CONSTEL·LACIONS, 2022


CONSTEL·LACIONS, 2022


Gran Teatre del Liceu, Barcelona, Spain
Opened September 5, 2022

www.liceubarcelona.cat

 

As part of its 175th anniversary, the Liceu has unveiled the doors of the three openings at the entrance to the Gran Teatre del Liceu, a work by the artist Jaume Plensa which is an artwork of immense aesthetic value and is also a new heritage piece for the Rambla and an attraction for Barcelona.

 

Constellations is a set of doors fashioned by the fusion of stainless steel letters of new, different alphabets. It is a metaphor for the rich diversity that exists in the world today, as well as an invitation to enter to enjoy the universal language of music.

The work engages in a dialogue with the work of Joan Miró (Pla de l'Os mosaic), located a just few meters from the Liceu on the Rambla. It forges a symbolic and indeed physical union between two Catalan artists recognised worldwide who use such Mediterranean materials and resources as clay and wrought iron.

Constellations comprises three openwork walls located in the three arcades at the theatre’s main entrance. The work is integrated without affecting any other earlier feature previously incorporated into the façade that was created by Oriol Mestres in 1874 and recovered in 2019.
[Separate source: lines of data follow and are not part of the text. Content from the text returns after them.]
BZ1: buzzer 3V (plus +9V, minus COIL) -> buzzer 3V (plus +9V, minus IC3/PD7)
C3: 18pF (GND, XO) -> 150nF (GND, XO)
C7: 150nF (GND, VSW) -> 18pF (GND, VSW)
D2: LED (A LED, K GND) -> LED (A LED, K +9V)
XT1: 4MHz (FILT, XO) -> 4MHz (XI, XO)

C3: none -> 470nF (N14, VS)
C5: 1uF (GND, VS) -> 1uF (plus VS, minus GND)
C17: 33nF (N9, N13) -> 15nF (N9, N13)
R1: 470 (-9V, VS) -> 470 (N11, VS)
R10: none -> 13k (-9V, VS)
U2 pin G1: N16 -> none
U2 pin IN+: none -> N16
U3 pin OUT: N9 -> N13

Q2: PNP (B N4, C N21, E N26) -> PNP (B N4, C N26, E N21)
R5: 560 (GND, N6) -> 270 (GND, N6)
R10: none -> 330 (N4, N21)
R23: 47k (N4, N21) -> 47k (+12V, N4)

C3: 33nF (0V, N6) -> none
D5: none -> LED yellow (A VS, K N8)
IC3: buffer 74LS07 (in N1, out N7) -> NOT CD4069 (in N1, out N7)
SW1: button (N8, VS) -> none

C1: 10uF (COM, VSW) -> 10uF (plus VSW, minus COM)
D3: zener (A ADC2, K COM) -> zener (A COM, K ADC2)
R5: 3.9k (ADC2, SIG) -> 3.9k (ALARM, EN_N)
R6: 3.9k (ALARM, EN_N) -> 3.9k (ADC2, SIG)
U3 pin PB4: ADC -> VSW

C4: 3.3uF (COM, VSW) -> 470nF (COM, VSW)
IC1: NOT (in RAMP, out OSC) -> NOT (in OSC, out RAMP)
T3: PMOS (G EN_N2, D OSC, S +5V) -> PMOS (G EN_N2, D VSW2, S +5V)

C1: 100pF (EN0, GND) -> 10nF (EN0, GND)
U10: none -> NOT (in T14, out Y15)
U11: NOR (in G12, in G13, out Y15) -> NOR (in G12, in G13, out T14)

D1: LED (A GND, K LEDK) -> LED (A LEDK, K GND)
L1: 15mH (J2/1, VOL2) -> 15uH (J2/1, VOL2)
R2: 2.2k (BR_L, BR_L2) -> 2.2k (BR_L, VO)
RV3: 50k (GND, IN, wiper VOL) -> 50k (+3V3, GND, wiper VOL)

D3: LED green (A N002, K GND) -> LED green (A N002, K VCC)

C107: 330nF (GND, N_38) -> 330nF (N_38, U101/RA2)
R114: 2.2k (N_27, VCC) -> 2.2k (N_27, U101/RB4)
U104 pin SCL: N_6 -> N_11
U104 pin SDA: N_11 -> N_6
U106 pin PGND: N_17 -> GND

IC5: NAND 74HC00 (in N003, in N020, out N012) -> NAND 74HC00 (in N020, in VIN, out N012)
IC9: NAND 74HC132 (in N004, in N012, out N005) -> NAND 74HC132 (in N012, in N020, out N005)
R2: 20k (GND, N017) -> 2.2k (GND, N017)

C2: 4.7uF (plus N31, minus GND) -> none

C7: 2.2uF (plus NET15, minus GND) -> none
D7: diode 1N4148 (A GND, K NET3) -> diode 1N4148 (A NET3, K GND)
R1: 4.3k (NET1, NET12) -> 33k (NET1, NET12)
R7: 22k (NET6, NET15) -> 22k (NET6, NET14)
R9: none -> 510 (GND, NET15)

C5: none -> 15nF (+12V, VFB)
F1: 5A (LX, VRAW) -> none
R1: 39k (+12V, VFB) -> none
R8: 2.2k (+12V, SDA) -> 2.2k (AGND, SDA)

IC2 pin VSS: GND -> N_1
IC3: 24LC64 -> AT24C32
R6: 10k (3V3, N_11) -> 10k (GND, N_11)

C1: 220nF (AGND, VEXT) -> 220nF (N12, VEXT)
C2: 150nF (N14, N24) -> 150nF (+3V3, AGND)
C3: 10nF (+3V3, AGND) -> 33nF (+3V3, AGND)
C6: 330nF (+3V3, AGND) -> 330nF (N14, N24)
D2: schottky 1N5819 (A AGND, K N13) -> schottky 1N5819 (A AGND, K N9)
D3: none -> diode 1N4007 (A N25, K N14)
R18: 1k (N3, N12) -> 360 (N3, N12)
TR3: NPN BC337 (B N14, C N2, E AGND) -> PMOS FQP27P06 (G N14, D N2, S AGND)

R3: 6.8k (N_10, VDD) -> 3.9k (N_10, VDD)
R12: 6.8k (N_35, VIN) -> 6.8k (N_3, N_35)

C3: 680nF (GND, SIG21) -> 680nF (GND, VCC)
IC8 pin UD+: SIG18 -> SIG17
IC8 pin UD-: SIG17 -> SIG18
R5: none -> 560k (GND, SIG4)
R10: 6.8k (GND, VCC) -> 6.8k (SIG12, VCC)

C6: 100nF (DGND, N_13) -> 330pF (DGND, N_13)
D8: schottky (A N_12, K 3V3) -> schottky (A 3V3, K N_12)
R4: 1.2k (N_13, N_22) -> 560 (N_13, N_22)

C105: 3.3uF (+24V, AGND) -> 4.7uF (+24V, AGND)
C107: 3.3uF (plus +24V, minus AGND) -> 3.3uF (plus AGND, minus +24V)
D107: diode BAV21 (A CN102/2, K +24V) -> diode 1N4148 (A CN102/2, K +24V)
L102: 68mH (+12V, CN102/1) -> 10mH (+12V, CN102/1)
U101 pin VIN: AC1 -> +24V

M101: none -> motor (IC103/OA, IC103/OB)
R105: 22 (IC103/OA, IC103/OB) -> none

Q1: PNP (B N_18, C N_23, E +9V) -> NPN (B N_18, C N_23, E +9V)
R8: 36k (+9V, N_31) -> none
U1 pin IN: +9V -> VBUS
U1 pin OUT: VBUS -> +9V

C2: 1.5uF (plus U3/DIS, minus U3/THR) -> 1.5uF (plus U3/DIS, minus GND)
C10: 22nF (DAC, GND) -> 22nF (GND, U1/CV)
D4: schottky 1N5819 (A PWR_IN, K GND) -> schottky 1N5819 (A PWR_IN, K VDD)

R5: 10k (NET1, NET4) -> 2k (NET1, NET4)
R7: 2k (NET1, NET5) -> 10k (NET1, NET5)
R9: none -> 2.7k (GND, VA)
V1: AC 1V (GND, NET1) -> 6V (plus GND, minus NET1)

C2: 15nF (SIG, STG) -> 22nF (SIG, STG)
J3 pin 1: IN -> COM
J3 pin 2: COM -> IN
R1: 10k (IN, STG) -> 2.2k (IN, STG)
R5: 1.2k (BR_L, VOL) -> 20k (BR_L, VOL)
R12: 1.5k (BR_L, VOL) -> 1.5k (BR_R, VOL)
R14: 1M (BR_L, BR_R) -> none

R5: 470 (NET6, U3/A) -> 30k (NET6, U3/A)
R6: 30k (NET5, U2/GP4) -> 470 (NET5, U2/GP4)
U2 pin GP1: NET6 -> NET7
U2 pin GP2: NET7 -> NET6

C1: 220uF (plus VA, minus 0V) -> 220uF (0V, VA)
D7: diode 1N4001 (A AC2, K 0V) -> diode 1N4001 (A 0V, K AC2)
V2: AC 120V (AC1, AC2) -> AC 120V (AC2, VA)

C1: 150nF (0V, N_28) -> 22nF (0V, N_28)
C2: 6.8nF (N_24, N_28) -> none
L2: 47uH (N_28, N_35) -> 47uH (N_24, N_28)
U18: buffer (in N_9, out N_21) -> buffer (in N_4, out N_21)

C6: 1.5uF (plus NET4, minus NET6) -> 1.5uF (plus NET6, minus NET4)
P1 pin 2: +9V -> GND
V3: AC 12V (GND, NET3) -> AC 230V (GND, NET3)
The doors of Liceu (Constellations) have benefitted from the collaboration of the ACS Foundation and the support of the Department of Culture of the Generalitat de Catalunya within the 2014-2020 ERDF OP in the field of performing and musical arts facilities.

 

Constellations, doors that invite the public to enter

‘Letters seem to me a beautiful metaphor of society: a single letter is nothing, but with others it can form words and concepts; this is the power of the community’ - Jaume Plensa

 

The work that Jaume Plensa has created for the Gran Teatre del Liceu is a paean to peaceful coexistence among the different identities that make up the world. The play of alphabets used by the artist is a metaphor for the great cultural richness and diversity around us, opening the Gran Teatre del Liceu to a new dialogue with society. The three doors integrate and embellish the façade of the Gran Teatre del Liceu and bring it up to date with the twenty-first century. Created by one of the most universal Catalan artists, Constellations, with its strong aesthetic and reflective value, has been permanently installed for current and future generations.

The structure of the work consists of three openwork fences located in the three arches of the main entrance to the theatre on the Rambla, which include letters in different alphabets. The play of alphabets is one of the distinguishing features of the author's work, and the following alphabets converge at the gates of the Liceu: Greek, Cyrillic, Indian, Hebrew, Arabic, Tamil, Chinese, Japanese and Latin. ‘Starting from the Latin alphabet of my Mediterranean roots, I have gradually introduced different alphabets and ideograms of different origins. The variety of forms among the alphabets, with their unique beauty, have enriched the metaphor of the vast diversity of the world. Each alphabet is a precise portrait that summarises and describes its cultural origin', says Jaume Plensa.

‘These doors are, therefore, a paean to the hope of positive globalism. They do not seek to standardise the alphabets but celebrate the beauty of seeing very different cultures mixed together while maintaining their own identity.’ And he adds that ‘Constellations represents La Rambla as a meeting place, where the Liceu does not look at origins or backgrounds, music being an element that makes all citizens equal through its universal language.’

Regarding the material chosen (316L stainless steel, six millimetres thick), it is in keeping with the Mediterranean tradition, which is characterised by the use of humble, everyday materials such as dirt, glass, iron, wood, mud, ceramics, etc. in spatial installations. The sinuous shape of the letters that make up the doors perfectly engages in dialogue with the work of Joan Miró (Pla de l'Os mosaic), located a few metres from the opera house on the Rambla, thus forging a symbolic and indeed physical union between two Catalan artists recognised around the world.